=== Tâches à réaliser ===
(1) D'après l'extrait sur les structures prédicatives, pourquoi la capacité de marquage des prépositions et conjonctions s'amoindrit-elle quand un ou plusieurs arguments sont effacés ? Répondez en une à trois phrases.
(2) Recopiez, s'il vous plaît, le passage de l'extrait sur les structures prédicatives allant de « Notre travail porte » jusqu'à « littérature en génomique. ».

═══ Extrait à lire

Nous désignons par structure prédicative une classe structurée de prédicats nominaux, adjectivaux et verbaux où viennent s'agréger les éléments d'information que l'on cherche à mettre en évidence. Ces structures prédicatives rendent compte à la fois des différentes formes de surface susceptibles d'être rencontrées et d'une représentation sémantique sous-spécifiée de l'information reposant sur des fonctions syntaxiques argumentales de type sujet, complément(s) et circonstant(s).

Patrons syntaxiques

D'une façon générale, les patrons syntaxiques d'une structure prédicative correspondent aux différentes formes de surface qui véhiculent la même information et dans lesquelles le verbe, le nom ou l'adjectif peut apparaître avec ses compléments essentiels. Plus précisément, nous désignons par patron un squelette grammatical décrivant les différents actants du prédicat dans sa forme saturée. Ces patrons peuvent contenir des marqueurs appropriés qui sont soit des prépositions soit des conjonctions, et qui précèdent certains actants. Pour un nom prédicatif, on définit ainsi des n-uplets de prépositions/conjonctions, dont la fonction est de marquer de façon stable les actants des groupes nominaux prédicatifs saturés. Par exemple, dans le GNP the regulation of eIF4E by 4E-BP phosphorylation,nous montrons à partir des différents patrons décrits dans la section 2 (Groupes nominaux prédicatifs) pourquoi les prépositions by et of marquent respectivement un nom sujet et un nom complément. En cas d'effacement d’un ou plusieurs arguments, cette capacité de marquage s'amoindrit dans la mesure où ces marqueurs n'ont pas toujours la capacité d'identifier seuls les actants, particulièrement quand ils sont précédés de la préposition of.

Groupes nominaux prédicatifs

Notre travail porte sur les noms prédicatifs dérivés de verbes. Chacun de ces noms prédicatifs peut apparaître dans différentes formes de surface. Nous y distinguons d'une part les actants de la forme verbale associée, composés du sujet et des compléments essentiels, et d'autre part les circonstants. Nous montrons que la structure des GNP est étroitement corrélée à la nature du verbe qui correspond à la tête prédicative nominale. Nous reprenons la méthodologie utilisée dans [9] sur les propriétés des GNP du français et donnons un premier inventaire des GNP de l'anglais tels qu'on les rencontre dans la littérature en génomique.

══════
═══ Données fournies

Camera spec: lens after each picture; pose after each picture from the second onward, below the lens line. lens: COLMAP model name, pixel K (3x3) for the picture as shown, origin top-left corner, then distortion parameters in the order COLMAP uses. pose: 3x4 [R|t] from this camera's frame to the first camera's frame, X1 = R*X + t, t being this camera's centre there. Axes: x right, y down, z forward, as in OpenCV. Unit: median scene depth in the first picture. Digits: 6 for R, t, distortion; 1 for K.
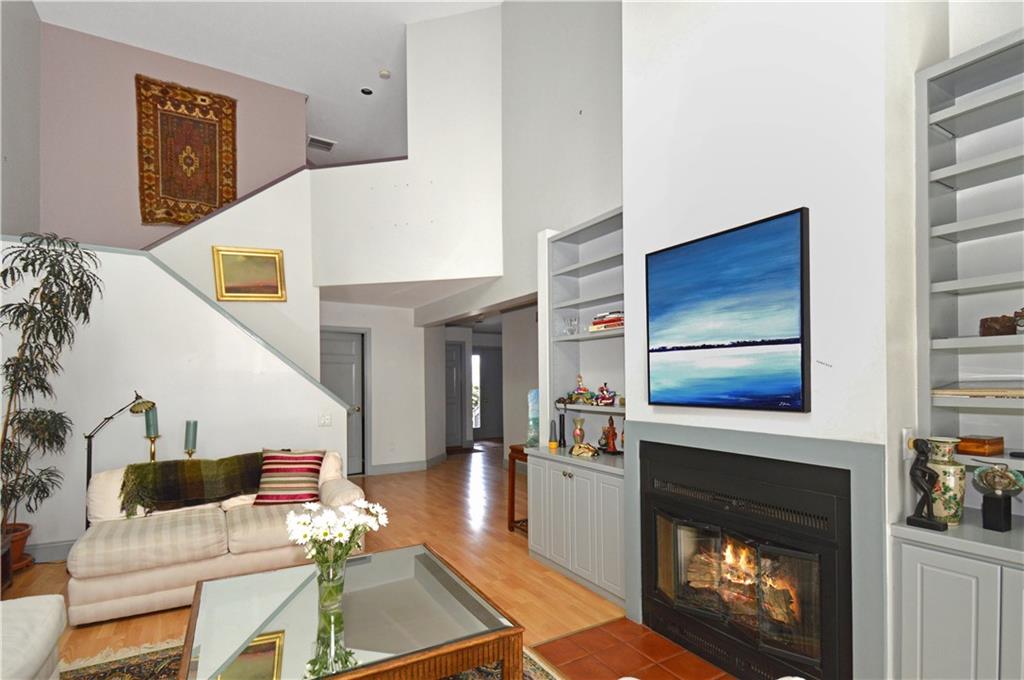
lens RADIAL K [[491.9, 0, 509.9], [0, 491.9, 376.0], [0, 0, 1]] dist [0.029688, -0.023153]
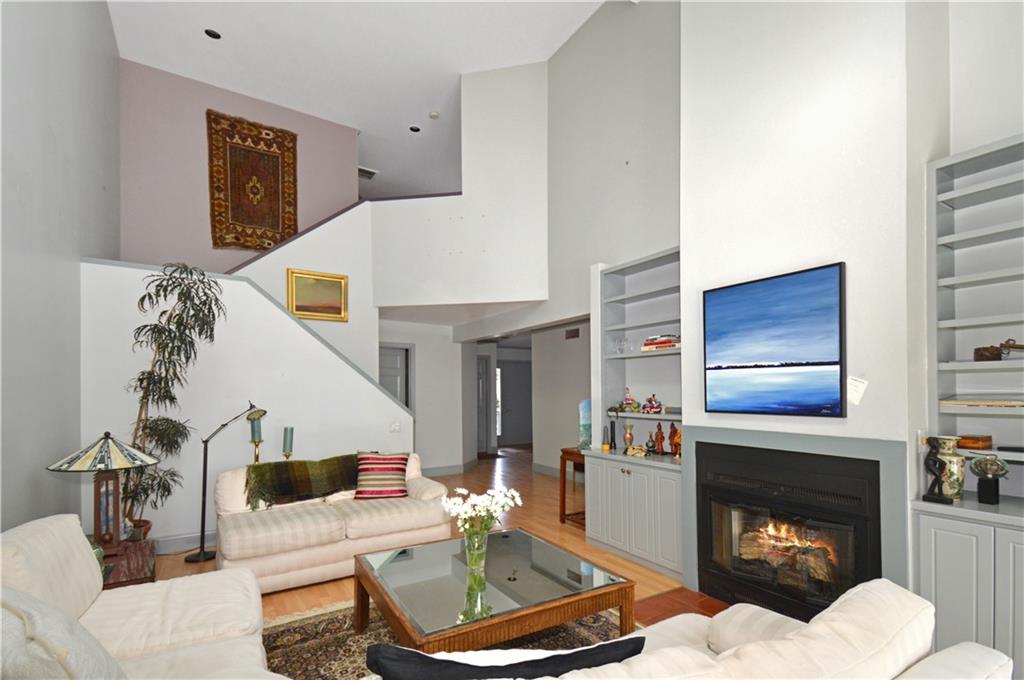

══════
═══ Données fournies

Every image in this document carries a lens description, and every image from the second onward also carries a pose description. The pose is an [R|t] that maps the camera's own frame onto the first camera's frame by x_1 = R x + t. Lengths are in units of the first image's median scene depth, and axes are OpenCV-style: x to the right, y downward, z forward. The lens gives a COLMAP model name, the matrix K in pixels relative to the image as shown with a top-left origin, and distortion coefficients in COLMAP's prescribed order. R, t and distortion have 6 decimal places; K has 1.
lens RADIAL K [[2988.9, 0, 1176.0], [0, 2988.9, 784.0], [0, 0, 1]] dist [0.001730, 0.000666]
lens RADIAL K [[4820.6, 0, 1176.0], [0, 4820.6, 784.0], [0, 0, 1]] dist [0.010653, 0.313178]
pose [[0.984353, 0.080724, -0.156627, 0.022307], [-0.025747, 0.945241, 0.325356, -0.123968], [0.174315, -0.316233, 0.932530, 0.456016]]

══════

=== Liste des solutions ===
(1) Elle s'amoindrit parce que ces marqueurs n'ont pas toujours la capacité d'identifier seuls les actants.

(2)
Notre travail porte sur les noms prédicatifs dérivés de verbes. Chacun de ces noms prédicatifs peut apparaître dans différentes formes de surface. Nous y distinguons d'une part les actants de la forme verbale associée, composés du sujet et des compléments essentiels, et d'autre part les circonstants. Nous montrons que la structure des GNP est étroitement corrélée à la nature du verbe qui correspond à la tête prédicative nominale. Nous reprenons la méthodologie utilisée dans [9] sur les propriétés des GNP du français et donnons un premier inventaire des GNP de l'anglais tels qu'on les rencontre dans la littérature en génomique.